Single Function to Center Emacs Window on Screen

Fellow Emacs-user Göktuğ Kayaalp condensed my frame centering stuff into one function as I mentioned one could do, and then improved it by adding a condition for full-screen frames. This is probably the last post on this topic, ever, because what else could be said. Right?!

It’s so nice, I want to share the code, reformatted a bit. And Göktuğ didn’t add the binding of frame to selected-frame as a fallback, so I added that back in, plus longer docs.

(defun my/frame-recenter (&optional frame)
  "Center FRAME on the screen.
FRAME can be a frame name, a terminal name, or a frame.
If FRAME is omitted or nil, use currently selected frame."
  (interactive)
  (unless (eq 'maximised (frame-parameter nil 'fullscreen))
    (let* ((frame (or (and (boundp 'frame)
                            frame)
                      (selected-frame)))
           (frame-w (frame-pixel-width frame))
           (frame-h (frame-pixel-height frame))
           ;; frame-monitor-workarea returns (x y width height) for the monitor
           (monitor-w (nth 2 (frame-monitor-workarea frame)))
           (monitor-h (nth 3 (frame-monitor-workarea frame)))
           (center (list (/ (- monitor-w frame-w) 2)
                         (/ (- monitor-h frame-h) 2))))
      (apply 'set-frame-position (flatten-list (list frame center))))))

(add-hook 'after-init-hook #'my/frame-recenter)
(add-hook 'after-make-frame-functions #'my/frame-recenter)

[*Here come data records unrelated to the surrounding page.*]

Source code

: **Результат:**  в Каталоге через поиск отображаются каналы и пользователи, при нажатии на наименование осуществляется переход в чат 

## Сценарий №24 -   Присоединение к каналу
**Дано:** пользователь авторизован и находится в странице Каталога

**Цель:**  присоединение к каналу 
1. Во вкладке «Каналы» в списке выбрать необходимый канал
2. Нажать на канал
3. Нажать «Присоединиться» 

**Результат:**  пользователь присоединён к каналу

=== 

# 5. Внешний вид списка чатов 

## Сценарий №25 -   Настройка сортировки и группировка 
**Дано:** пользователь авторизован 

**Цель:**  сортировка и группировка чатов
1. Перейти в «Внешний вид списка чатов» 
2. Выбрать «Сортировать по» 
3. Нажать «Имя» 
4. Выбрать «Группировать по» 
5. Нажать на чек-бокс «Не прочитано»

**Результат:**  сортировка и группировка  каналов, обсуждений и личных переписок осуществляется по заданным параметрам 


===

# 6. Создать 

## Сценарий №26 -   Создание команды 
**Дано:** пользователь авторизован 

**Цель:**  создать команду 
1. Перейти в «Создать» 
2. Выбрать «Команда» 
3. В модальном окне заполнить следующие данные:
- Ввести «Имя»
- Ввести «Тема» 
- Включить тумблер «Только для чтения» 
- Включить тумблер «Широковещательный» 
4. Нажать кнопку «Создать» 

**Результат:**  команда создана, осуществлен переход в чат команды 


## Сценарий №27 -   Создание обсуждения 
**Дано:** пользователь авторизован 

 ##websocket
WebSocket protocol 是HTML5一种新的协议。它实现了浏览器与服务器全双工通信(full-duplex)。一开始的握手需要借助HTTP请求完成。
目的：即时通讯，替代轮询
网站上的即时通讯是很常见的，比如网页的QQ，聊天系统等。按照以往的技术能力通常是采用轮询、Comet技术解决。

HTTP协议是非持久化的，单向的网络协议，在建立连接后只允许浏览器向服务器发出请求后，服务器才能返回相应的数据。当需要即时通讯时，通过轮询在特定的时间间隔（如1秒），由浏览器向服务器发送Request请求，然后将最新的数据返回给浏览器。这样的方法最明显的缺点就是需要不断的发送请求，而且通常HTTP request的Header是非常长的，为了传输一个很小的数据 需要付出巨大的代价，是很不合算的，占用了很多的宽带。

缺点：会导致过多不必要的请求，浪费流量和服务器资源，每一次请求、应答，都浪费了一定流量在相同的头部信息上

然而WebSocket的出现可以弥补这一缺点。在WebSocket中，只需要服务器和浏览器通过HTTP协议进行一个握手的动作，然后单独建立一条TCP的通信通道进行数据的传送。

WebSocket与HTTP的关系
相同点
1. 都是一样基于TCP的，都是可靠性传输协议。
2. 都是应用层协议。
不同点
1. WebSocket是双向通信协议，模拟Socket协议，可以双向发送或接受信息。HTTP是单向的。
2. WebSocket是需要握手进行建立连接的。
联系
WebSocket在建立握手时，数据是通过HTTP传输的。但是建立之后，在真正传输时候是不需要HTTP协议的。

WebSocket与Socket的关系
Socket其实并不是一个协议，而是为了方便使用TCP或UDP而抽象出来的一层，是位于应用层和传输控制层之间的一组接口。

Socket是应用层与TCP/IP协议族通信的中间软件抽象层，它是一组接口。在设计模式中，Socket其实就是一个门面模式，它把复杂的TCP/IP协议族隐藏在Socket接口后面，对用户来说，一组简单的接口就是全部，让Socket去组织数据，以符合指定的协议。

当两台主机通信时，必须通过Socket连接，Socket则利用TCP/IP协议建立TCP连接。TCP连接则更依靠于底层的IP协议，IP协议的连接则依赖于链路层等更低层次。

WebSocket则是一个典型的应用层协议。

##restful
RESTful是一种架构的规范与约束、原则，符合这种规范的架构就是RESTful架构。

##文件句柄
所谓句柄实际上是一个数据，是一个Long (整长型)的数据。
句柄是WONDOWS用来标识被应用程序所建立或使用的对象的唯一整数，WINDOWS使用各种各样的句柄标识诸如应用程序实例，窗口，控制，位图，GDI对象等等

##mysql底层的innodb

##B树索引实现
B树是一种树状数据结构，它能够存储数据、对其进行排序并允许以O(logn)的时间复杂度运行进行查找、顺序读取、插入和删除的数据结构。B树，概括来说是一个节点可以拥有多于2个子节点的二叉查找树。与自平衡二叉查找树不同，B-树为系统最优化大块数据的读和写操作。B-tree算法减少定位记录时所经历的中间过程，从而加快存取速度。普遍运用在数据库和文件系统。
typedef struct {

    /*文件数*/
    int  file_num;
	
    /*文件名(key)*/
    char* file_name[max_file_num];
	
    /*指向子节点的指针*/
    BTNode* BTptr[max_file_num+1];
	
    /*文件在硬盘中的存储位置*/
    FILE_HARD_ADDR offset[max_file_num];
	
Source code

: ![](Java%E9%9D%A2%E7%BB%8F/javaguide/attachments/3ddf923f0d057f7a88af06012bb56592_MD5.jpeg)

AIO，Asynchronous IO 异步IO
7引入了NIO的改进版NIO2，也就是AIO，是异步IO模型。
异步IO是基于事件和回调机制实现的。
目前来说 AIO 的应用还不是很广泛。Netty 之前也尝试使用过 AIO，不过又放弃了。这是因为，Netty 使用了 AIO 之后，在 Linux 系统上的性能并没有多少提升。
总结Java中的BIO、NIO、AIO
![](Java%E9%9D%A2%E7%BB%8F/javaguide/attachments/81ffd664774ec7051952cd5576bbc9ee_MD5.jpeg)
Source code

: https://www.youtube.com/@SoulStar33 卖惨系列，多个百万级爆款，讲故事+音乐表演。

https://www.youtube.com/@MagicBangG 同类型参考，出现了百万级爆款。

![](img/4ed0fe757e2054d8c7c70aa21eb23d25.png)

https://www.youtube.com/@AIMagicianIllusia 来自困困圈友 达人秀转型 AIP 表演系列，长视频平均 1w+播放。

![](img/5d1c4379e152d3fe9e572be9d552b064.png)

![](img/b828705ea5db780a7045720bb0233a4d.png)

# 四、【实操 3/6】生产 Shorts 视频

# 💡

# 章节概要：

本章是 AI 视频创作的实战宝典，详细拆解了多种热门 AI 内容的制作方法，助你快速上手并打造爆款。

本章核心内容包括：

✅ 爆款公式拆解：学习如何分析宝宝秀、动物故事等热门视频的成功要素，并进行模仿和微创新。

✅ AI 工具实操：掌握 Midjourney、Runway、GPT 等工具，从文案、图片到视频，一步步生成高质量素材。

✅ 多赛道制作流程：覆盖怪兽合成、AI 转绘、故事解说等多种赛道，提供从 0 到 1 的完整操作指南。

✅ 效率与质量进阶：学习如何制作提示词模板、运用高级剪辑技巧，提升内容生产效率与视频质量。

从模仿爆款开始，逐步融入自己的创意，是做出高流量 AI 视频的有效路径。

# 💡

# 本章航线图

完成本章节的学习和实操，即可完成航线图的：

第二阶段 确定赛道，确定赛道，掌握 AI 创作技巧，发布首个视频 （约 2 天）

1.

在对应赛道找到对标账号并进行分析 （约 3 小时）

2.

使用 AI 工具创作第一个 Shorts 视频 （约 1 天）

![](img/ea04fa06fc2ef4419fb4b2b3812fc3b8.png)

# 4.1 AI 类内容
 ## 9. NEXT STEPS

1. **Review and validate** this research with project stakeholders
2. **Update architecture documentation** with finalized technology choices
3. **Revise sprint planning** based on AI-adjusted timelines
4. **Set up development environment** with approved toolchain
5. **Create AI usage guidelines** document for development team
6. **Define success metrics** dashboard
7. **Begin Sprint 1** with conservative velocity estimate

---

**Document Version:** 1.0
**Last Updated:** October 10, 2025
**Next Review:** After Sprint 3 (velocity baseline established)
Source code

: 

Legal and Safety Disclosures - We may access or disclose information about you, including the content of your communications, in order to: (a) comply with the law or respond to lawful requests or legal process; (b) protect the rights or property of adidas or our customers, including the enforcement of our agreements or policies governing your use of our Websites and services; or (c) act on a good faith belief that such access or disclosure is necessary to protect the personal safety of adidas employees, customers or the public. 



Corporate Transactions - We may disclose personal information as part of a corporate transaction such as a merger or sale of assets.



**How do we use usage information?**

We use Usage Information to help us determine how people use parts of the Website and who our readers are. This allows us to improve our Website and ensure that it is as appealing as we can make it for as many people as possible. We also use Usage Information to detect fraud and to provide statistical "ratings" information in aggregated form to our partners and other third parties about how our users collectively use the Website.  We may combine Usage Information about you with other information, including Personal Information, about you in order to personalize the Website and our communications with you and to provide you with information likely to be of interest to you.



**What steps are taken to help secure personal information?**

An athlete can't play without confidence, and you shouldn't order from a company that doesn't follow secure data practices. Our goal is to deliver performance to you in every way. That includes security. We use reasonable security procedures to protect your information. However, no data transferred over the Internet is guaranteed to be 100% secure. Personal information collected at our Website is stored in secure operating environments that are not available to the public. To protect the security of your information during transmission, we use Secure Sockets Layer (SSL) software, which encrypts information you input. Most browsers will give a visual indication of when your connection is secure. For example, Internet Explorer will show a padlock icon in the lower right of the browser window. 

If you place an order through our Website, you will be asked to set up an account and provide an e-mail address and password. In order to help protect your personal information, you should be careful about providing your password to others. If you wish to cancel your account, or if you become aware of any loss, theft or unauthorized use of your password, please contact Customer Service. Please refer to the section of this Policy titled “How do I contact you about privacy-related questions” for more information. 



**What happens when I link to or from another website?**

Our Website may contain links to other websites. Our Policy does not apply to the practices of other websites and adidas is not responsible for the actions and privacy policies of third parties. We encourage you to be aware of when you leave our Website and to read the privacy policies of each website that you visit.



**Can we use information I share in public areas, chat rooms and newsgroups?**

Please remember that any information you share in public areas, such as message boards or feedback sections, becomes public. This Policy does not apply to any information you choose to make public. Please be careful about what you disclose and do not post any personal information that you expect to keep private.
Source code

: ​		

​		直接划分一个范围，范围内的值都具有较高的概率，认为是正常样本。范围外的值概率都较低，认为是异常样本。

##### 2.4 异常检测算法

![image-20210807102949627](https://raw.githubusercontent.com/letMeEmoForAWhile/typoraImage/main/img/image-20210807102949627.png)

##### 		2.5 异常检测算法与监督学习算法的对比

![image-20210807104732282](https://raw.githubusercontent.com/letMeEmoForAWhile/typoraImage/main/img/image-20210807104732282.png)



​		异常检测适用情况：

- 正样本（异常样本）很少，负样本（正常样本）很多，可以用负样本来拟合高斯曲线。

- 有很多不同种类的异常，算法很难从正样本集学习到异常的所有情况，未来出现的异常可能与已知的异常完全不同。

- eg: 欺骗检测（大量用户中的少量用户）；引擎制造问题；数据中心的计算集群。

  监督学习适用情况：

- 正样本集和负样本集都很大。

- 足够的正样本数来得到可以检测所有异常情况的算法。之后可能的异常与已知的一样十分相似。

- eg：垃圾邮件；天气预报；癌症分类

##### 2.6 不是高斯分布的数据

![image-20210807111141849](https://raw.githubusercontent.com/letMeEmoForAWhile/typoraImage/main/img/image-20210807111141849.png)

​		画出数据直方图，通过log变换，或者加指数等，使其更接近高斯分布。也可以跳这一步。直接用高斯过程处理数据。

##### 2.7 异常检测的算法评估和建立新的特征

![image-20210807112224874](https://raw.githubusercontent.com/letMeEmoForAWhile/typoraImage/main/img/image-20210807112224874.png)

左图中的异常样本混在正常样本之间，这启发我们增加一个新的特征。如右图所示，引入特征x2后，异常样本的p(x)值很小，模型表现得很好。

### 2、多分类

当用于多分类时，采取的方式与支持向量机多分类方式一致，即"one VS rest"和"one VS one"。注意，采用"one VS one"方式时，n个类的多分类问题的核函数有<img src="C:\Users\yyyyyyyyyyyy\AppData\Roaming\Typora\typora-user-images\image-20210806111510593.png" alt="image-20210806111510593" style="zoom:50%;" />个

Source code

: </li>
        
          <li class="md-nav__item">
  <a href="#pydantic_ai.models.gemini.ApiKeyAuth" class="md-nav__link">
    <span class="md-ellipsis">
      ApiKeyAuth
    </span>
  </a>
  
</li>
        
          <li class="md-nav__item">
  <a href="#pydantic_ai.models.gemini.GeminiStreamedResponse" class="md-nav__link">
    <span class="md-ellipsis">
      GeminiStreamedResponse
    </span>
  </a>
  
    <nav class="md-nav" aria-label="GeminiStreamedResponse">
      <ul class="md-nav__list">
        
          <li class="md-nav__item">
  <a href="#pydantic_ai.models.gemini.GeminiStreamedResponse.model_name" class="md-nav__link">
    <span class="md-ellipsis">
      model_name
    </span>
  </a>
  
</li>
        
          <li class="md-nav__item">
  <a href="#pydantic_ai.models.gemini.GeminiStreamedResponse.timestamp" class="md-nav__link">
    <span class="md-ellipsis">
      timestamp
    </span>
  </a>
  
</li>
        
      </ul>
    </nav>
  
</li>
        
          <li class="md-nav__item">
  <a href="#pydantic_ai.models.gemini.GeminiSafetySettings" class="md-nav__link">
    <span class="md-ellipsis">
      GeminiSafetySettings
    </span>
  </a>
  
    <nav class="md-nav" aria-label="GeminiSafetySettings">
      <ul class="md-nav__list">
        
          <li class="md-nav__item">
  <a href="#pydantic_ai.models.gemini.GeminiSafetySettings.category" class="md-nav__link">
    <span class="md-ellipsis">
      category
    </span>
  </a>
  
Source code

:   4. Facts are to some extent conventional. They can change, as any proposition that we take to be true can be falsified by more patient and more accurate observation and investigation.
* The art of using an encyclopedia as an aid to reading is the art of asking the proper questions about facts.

Update 2021-11-06: I noticed that some time after I began using Emacs 28, (and (boundp 'frame) frame) caused trouble and would fall-back to selected-frame too often. A working solution to auto-center a frame after making it is to omit the boundp check and just write this: (let* ((frame (or frame (selected-frame))) ...; this will fall-back to the selected frame if the frame parameter is not passed.

I wasn’t aware that instead of add-to-list a hook for after-make-frame-functions would do the job, too. That’s what you get from following some of the docs on the web to the letter. The after-init-hook is a great addition, too.

Since I have this auto-centering functionality in place, I find myself opening and closing new frames quite a lot. For most of 2020, I have been using a single frame, often in full-screen mode, and then have been splitting panes and experimenting with workspaces and tabs. Using the macOS windowing system instead integrates much easier with the rest of my computer life. (Though I still envy the Linux folks with their tiling window managers who use multiple tabs in emacs. Looks so tidy!)

You can also run this function in the terminal no problem. It will just exit with t and you won’t see any effect. The important part is that there are no errors when you’re not in a GUI.